Saved entries
"""

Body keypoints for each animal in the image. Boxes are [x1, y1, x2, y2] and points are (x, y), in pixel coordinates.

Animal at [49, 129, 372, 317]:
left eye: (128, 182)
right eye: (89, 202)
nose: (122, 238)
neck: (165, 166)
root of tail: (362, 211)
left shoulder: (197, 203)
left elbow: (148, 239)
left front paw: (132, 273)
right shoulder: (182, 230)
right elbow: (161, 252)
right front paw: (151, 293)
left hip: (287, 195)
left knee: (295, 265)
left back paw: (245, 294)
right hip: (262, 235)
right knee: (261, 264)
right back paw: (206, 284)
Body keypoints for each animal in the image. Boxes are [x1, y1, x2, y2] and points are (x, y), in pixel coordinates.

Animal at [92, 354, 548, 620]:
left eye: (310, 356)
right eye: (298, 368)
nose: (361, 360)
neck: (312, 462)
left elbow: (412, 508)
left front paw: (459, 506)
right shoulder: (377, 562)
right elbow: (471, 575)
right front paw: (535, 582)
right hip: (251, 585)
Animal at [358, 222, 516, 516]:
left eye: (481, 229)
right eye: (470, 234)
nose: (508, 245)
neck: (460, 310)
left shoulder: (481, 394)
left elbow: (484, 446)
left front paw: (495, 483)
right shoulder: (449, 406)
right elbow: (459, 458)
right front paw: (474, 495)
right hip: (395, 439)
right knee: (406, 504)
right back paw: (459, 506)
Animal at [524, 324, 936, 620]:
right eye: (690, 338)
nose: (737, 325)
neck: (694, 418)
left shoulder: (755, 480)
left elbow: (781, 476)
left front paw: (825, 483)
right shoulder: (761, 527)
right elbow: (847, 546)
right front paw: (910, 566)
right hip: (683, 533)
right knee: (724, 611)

"""
"""

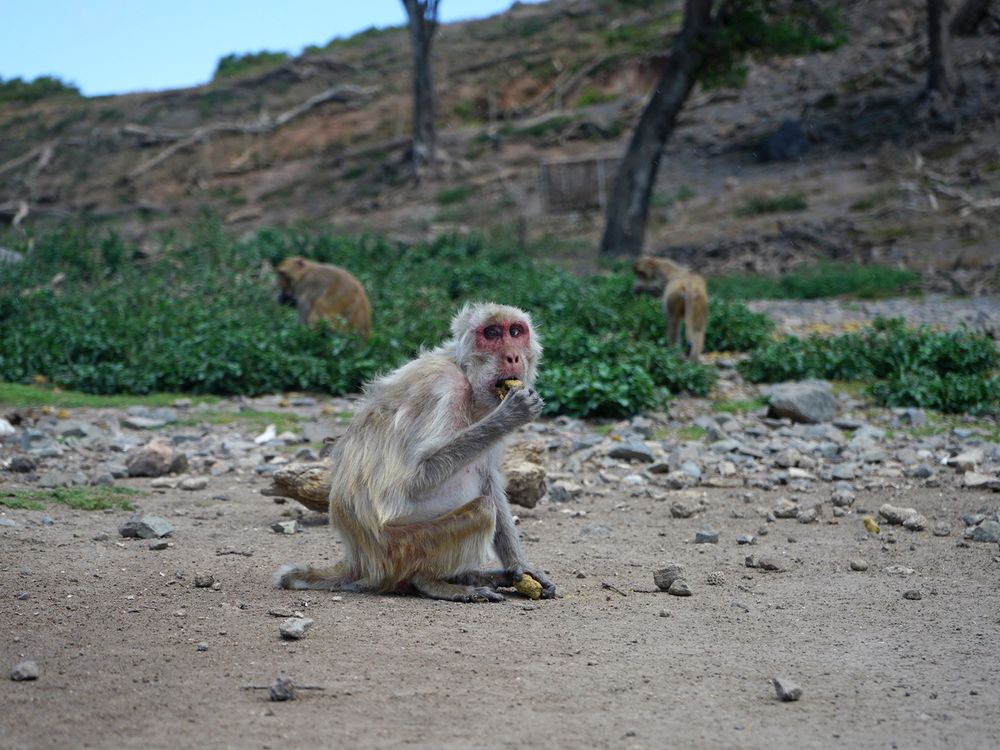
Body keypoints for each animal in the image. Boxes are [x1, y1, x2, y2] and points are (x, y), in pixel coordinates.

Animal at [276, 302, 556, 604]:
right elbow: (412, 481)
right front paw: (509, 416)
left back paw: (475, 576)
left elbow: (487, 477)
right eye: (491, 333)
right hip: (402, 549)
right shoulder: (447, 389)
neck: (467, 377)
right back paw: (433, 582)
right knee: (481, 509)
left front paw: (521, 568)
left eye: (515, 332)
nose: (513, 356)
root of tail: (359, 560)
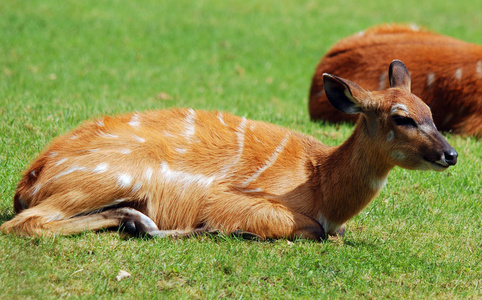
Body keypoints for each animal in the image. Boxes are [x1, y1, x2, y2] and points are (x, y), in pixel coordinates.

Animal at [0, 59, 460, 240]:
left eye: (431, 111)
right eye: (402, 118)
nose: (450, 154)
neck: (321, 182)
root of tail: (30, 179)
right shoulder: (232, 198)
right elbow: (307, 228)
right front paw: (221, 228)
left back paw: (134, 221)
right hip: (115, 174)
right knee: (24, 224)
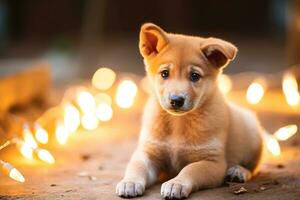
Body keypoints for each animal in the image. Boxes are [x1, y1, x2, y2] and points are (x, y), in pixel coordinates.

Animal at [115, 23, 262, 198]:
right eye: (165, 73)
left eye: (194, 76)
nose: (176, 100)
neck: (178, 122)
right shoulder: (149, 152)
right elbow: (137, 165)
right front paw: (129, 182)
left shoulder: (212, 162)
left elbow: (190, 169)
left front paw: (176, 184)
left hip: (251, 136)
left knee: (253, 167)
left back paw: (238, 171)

"""

ABOUT THIS TASK
Show every line from the entries above in which "tail" appears.

RESULT OF THIS EXERCISE
root of tail: (362, 211)
root of tail: (359, 560)
root of tail: (30, 179)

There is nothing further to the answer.